Recently, another brain region entered the DA conversation: the mesocortical circuit, made up of neurons going from the limbic system to cortex. Some research indicates that, in schizophrenia, this pathway is dopamine-deficient. If true, this might explain the negative symptoms that characterize schizophrenia, including cognitive deficits and lack of motivation.
This piece of information led to the more sophisticated version of the DA hypothesis that is in vogue currently: Schizophrenia is a disorder of excess DA in the mesolimbic circuit, insufficient DA in the mesocortical circuit, and normal DA in the nigrostriatal circuit (which we should just leave alone).
You can now understand why Bristol-Myers Squibb, the makers of Abilify (aripiprazole), have been so keen to portray Abilify as a “dopamine stabilizer.” According to Abilify’s website (abilify.com), this drug may act as a D2 blocker where there’s too much DA (the mesolimbic pathway) and a D2 stimulator where there isn’t enough (the mesocortical pathway). Indeed, Abilify has an anecdotal reputation of being a “stimulating” atypical, but there are as yet no controlled studies to endorse Abilify as being more effective for negative symptoms than any of the other atypicals.
What about all the other DA receptors? Currently, five have been discovered (D1 through D5), and the possibilities for drug development are tantalizing. D4, for example, occurs in the limbic region and not in the striatal regions. So a selective D4 blocker would be ideal. Unfortunately, nobody has been able to synthesize one. D3 is quite plentiful in the prefrontal cortex, so how about a combination D3 agonist (for negative symptoms) and a D2 antagonist (for psychotic symptoms)? No such creature exists now, but we’ll let you know when it appears in some company’s pipeline.
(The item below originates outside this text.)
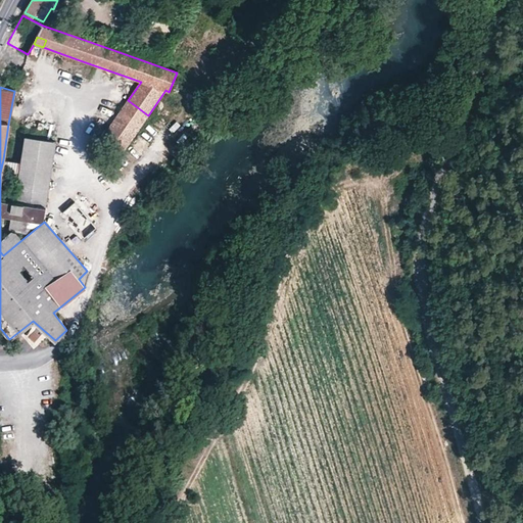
[(123,152),(148,115),(128,100),(102,138),(123,152)]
Dopamine and ADHD Much is made of how stimulants increase DA, the mechanism being a combination of immediate release from storage vesicles and more gradual DA reuptake blockade. Since stimulants increase dopamine, it’s tempting to see ADHD as a dopamine-deficiency disorder. But several pieces of evidence are at odds with this idea.
First, if you give kids with ADHD pure dopamine (in the form of L-dopa, which crosses the blood brain barrier), it doesn’t help (see Biol Psychiatry 2005;57:1385-1390 for a good review of research described in this section). Second, drugs that have little effect on DA are often effective in ADHD. The most obvious example of this is Strattera (atomoxetine), which is a selective norepinephrine (NE) reuptake blocker.
In fact, all stimulants increase levels of NE as well as DA, and so most experts see ADHD as a complicated disorder involving both of these neurotransmitters. Indeed, the data on ADHD is so confusing and contradictory that one researcher, Anthony Grace at the University of Pittsburg, convincingly argues that ADHD is a disorder of both too much and too little DA (see article mentioned above for references).
How could this make sense? Because there are two different sources of DA in the brain: a “tonic” pool of the stuff that is always bathing the neurons, and a “phasic” burst during which lots of DA is released at once. According to Grace’s theory, the phasic DA bursts cause people to be especially impulsive and inattentive. The presence of sufficient tonic DA creates a negative feedback loop that minimizes the phasic bursts. Stimulants may work, in part, by increasing the tonic pool of DA and thereby putting a brake on periodic DA bursts.
Bottom line? We’re still far from the point where we can confidently predict a drug’s effectiveness based on its neurochemical profile.